Но нужно было отстаивать свободу, землю, власть свою советскую. И все напрягали последние силы. Не щадя ни сил, ни жизни, шли бить врага.

Первым сыпняк свалил меня: не помню, как я расстался с Легким и очутился в лазарете.

А после болезни меня, обессилевшего, полуживого, отправили домой на поправку.

Не успел я прийти в себя после сыпняка, как навалился на меня возвратный тиф.

На фронт я уже не годился.

И тут наши мужики предложили мне стать в нашей Ивановнчской школе учителем.

— Парень ты грамотный, до книг охочий, а у нас в школе нет сейчас учителя, возьмись за это дело, — сказали они мне.

— У меня нет образования, — говорю я им.

— А ты подучись.

Я согласился.

Поехал в Брянск, в уездный отдел народного образования. Там поговорили со мною и назначили учителем в родную, ивановичскую школу. Назначили мне годовой испытательный срок и обязали затем экзамен держать.

Так я начал учить ребят в том самом большом классе, где когда-то учился сам…

В это время приехал домой на поправку и Вася Легкий. Его ранили в бою, но окончательно свалил с ног все тот же сыпной тиф.

Я долго сидел у постели Легкого, долго слушал его бред, смотрел, как он мечется, а помочь ему ничем не мог.

Но через неделю Легкий начал поправляться.

Как же я обрадовался, когда он, еле-еле держась на ногах, приплелся ко мне в школу!

— Учишь? — говорит он мне, улыбаясь слабой улыбкой. — Учи, учи, я тебе мешать не буду. Я только хотел взглянуть, какой ты в школе, когда учишь. Нет, что ж, ничего, не хуже Телячьей Головы выглядишь.

Я еще больше обрадовался: раз шутит — жить будет.

Как ни валили тиф и всякие болезни бойцов за свободу, как ни нападал сот всех сторон враг, а Красная Армия сильнее всех оказалась: одну за другой она разбивала вражеские армии; сначала — Юденича, потом — Колчака, за Колчаком — Деникина, за Деникиным и Врангель полетел. И, добив врага, бойцы Красной Армии разошлись по домам, занялись своим обычным делом.

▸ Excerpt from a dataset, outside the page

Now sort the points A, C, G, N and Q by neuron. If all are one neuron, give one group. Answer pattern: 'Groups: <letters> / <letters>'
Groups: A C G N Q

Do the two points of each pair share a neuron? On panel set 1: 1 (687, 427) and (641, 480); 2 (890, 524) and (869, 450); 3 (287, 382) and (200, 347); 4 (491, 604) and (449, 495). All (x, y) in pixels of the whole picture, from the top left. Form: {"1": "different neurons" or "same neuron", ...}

Кто у станка на заводе работать опять начал, а кто в деревне за плуг и косу взялся.

Но мне не пришлось уже вернуться к прежним занятиям.

Легкий стал дома хозяйничать, пахать, косить и сеять, иногда уходил на заработки в каменщики вместе с младшим братом, Леником.

А я бросил хозяйство, перестал учить ребят в школе, уехал в Москву, учиться в университете, начал писать рассказы и повести.

В деревню я ездил каждое лето, отдыхал там от городского шума, косил и пахал по-прежнему. И каждый раз встречался с Васей Легким.

Легким называл его теперь только я, по старой привычке и по праву нашей старой дружбы.

Я не знаю, кого в нашей деревне из нашего с ним возраста уважали бы и любили так, как его.

У Легкого было много перемен в жизни. Он был и председателем сельсовета и председателем колхоза, работал на стройке и на ремонте многих стекольных заводов. А в городе Белом Бычке он остановился было на постоянное житье, но затосковал по родным местам и снова вернулся в Ивановичи.

Когда мы с ним встречались, самый любимый наш разговор был — вспоминать детство.

Однажды я подарил Васе Легкому свою книжку, которую написал для ребят. Он ее прочел, она ему очень понравилась.

— Слушай, товарищ, отчего ты не напишешь книжку про наше детство?

— Написать-то можно, но больно уж шалили мы тогда, это ведь нехорошо.

— Ну что же что шалили? Шалости эти нам даром не проходили ведь? Мне кажется, интересно будет почитать нашим теперешним ребятам. И пиши не про шалости только наши, а про все. Как мы жили на Ивоте, в казарме, как работали в каменщиках, как лихо приходилось нам в прежнее время. Ребята наши мало что знают о прошлом.

И вот я написал эту книгу и назвал ее «Мой товарищ», в память Васи Легкого.

Вася Легкий, лучший друг моего детства, юности и зрелых годов, погиб на фронте в дни Великой Отечественной войны…

В последний раз я видел его в нашем районном городе Дятькове, когда он вместе с другими нашими одногодками-мужиками уходил в тыл по приказу военкомата. Фронт уже приближался к нашим родным местам, орудия гремели на Десне, а над Дятьковом и Брянском кружили, как коршуны, фашистские самолеты и бомбили нас. Легкий забежал ко мне в редакцию районной газеты «Фокинский рабочий», где в то время я работал.

Мы обнялись с ним в последний раз, и больше уж я не видел его.

Но в сердце моем он будет жить, пока жив я сам, как будет жить он и в сердцах тех, кто знал его, кто работал с ним, кто дорожит родиной так, как умел дорожить ею Легкий.